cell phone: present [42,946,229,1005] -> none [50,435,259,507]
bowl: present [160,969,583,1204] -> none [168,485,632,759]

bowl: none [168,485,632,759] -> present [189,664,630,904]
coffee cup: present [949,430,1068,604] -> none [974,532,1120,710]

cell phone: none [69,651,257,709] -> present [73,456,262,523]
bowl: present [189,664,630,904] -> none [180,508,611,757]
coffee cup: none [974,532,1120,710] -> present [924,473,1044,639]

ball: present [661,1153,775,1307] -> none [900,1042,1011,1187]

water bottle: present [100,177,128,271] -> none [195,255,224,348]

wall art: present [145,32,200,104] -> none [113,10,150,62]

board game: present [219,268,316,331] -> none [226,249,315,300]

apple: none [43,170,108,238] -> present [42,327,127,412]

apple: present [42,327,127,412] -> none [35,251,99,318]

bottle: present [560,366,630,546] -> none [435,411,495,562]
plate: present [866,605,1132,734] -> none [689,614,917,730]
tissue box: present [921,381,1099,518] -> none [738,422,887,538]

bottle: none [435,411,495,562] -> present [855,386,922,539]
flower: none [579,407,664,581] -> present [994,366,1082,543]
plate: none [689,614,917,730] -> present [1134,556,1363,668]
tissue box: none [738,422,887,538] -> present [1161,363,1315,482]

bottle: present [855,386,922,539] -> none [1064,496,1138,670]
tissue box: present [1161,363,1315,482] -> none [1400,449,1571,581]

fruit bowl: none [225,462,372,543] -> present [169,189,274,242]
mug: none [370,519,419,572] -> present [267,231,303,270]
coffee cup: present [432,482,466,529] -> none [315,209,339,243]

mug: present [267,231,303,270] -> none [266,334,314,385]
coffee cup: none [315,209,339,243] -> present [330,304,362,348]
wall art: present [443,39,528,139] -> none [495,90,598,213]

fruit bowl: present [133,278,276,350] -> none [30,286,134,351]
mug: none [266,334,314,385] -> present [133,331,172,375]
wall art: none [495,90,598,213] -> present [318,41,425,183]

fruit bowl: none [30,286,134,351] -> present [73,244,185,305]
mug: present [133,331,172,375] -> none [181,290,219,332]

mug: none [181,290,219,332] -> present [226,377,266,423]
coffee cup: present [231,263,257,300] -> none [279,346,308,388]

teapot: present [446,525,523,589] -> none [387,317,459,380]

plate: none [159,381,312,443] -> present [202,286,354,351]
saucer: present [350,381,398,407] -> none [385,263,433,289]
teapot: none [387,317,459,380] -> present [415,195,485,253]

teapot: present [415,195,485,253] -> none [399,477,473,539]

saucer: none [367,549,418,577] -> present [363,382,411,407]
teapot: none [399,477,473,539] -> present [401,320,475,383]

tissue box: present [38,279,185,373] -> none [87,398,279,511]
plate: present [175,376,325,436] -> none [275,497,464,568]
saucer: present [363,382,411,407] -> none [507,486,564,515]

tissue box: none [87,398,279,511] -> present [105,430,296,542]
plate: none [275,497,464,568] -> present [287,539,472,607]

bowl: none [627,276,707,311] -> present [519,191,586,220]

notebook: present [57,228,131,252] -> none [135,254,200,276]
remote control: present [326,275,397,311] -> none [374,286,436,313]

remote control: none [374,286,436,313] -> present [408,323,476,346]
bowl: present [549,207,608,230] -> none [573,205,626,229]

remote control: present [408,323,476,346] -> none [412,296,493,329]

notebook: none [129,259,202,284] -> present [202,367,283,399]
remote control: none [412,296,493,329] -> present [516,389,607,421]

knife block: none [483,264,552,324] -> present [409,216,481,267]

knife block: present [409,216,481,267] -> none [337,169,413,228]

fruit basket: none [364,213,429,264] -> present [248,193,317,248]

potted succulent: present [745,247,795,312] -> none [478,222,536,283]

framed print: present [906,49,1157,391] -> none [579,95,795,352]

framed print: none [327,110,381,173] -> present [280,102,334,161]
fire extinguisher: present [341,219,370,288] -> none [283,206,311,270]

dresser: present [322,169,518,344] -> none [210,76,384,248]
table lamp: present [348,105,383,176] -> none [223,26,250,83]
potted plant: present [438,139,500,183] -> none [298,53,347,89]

◆ Required work ◆
Repeat the data in full, exactly as supplied.

◆ Task answer ◆
cell phone: present [42,946,229,1005] -> none [50,435,259,507]
bowl: present [160,969,583,1204] -> none [168,485,632,759]

bowl: none [168,485,632,759] -> present [189,664,630,904]
coffee cup: present [949,430,1068,604] -> none [974,532,1120,710]

cell phone: none [69,651,257,709] -> present [73,456,262,523]
bowl: present [189,664,630,904] -> none [180,508,611,757]
coffee cup: none [974,532,1120,710] -> present [924,473,1044,639]

ball: present [661,1153,775,1307] -> none [900,1042,1011,1187]

water bottle: present [100,177,128,271] -> none [195,255,224,348]

wall art: present [145,32,200,104] -> none [113,10,150,62]

board game: present [219,268,316,331] -> none [226,249,315,300]

apple: none [43,170,108,238] -> present [42,327,127,412]

apple: present [42,327,127,412] -> none [35,251,99,318]

bottle: present [560,366,630,546] -> none [435,411,495,562]
plate: present [866,605,1132,734] -> none [689,614,917,730]
tissue box: present [921,381,1099,518] -> none [738,422,887,538]

bottle: none [435,411,495,562] -> present [855,386,922,539]
flower: none [579,407,664,581] -> present [994,366,1082,543]
plate: none [689,614,917,730] -> present [1134,556,1363,668]
tissue box: none [738,422,887,538] -> present [1161,363,1315,482]

bottle: present [855,386,922,539] -> none [1064,496,1138,670]
tissue box: present [1161,363,1315,482] -> none [1400,449,1571,581]

fruit bowl: none [225,462,372,543] -> present [169,189,274,242]
mug: none [370,519,419,572] -> present [267,231,303,270]
coffee cup: present [432,482,466,529] -> none [315,209,339,243]

mug: present [267,231,303,270] -> none [266,334,314,385]
coffee cup: none [315,209,339,243] -> present [330,304,362,348]
wall art: present [443,39,528,139] -> none [495,90,598,213]

fruit bowl: present [133,278,276,350] -> none [30,286,134,351]
mug: none [266,334,314,385] -> present [133,331,172,375]
wall art: none [495,90,598,213] -> present [318,41,425,183]

fruit bowl: none [30,286,134,351] -> present [73,244,185,305]
mug: present [133,331,172,375] -> none [181,290,219,332]

mug: none [181,290,219,332] -> present [226,377,266,423]
coffee cup: present [231,263,257,300] -> none [279,346,308,388]

teapot: present [446,525,523,589] -> none [387,317,459,380]

plate: none [159,381,312,443] -> present [202,286,354,351]
saucer: present [350,381,398,407] -> none [385,263,433,289]
teapot: none [387,317,459,380] -> present [415,195,485,253]

teapot: present [415,195,485,253] -> none [399,477,473,539]

saucer: none [367,549,418,577] -> present [363,382,411,407]
teapot: none [399,477,473,539] -> present [401,320,475,383]

tissue box: present [38,279,185,373] -> none [87,398,279,511]
plate: present [175,376,325,436] -> none [275,497,464,568]
saucer: present [363,382,411,407] -> none [507,486,564,515]

tissue box: none [87,398,279,511] -> present [105,430,296,542]
plate: none [275,497,464,568] -> present [287,539,472,607]

bowl: none [627,276,707,311] -> present [519,191,586,220]

notebook: present [57,228,131,252] -> none [135,254,200,276]
remote control: present [326,275,397,311] -> none [374,286,436,313]

remote control: none [374,286,436,313] -> present [408,323,476,346]
bowl: present [549,207,608,230] -> none [573,205,626,229]

remote control: present [408,323,476,346] -> none [412,296,493,329]

notebook: none [129,259,202,284] -> present [202,367,283,399]
remote control: none [412,296,493,329] -> present [516,389,607,421]

knife block: none [483,264,552,324] -> present [409,216,481,267]

knife block: present [409,216,481,267] -> none [337,169,413,228]

fruit basket: none [364,213,429,264] -> present [248,193,317,248]

potted succulent: present [745,247,795,312] -> none [478,222,536,283]

framed print: present [906,49,1157,391] -> none [579,95,795,352]

framed print: none [327,110,381,173] -> present [280,102,334,161]
fire extinguisher: present [341,219,370,288] -> none [283,206,311,270]

dresser: present [322,169,518,344] -> none [210,76,384,248]
table lamp: present [348,105,383,176] -> none [223,26,250,83]
potted plant: present [438,139,500,183] -> none [298,53,347,89]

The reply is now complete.